= THE PROBLEM =
Lines below starting with the line with "134 48 24547" and going on through the line with "205 188 10023" must be output exactly; the rest of the records must be left out.

= Stored data entries =
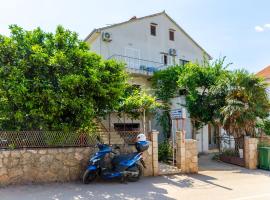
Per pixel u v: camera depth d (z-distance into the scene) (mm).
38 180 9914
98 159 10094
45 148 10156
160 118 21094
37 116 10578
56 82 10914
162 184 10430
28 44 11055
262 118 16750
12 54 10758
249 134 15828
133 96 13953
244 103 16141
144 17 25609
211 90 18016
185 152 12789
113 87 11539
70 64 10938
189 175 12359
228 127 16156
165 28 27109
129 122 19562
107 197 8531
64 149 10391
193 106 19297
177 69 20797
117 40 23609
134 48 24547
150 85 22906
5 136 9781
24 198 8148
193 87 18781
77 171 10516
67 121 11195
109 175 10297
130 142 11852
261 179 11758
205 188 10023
---
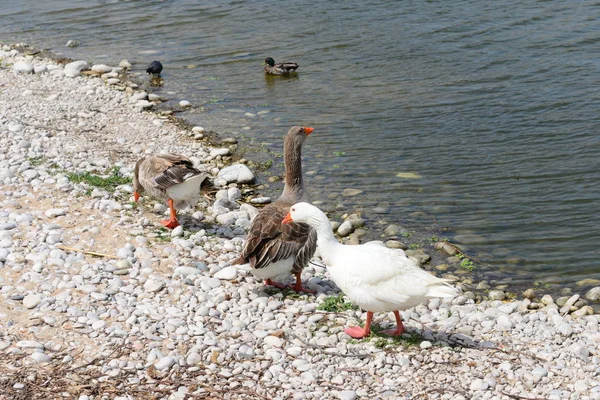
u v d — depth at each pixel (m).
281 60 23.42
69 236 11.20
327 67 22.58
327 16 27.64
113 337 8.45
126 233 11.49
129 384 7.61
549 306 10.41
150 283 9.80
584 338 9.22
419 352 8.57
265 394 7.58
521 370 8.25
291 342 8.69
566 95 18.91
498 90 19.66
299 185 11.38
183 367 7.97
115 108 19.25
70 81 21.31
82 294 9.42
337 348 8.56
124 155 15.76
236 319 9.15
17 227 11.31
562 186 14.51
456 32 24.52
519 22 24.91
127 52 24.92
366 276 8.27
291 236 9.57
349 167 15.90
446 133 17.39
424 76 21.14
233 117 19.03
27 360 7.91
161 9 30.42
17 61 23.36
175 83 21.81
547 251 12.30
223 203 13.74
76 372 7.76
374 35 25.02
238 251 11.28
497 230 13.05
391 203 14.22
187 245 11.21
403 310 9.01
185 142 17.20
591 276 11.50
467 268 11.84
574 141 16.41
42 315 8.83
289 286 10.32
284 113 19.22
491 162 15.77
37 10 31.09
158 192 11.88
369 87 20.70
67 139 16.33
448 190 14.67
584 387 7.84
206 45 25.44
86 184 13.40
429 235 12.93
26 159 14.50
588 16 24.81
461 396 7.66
* * *
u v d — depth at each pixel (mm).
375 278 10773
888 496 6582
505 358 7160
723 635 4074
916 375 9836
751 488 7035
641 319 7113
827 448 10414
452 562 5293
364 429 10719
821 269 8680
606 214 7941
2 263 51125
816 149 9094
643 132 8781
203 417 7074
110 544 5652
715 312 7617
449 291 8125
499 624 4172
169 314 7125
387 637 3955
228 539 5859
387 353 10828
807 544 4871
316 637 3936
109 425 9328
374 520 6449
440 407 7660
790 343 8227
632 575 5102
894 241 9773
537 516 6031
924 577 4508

= EXPECTED ANSWER =
134 48 24547
150 85 22906
5 136 9781
24 198 8148
193 87 18781
77 171 10516
67 121 11195
109 175 10297
130 142 11852
261 179 11758
205 188 10023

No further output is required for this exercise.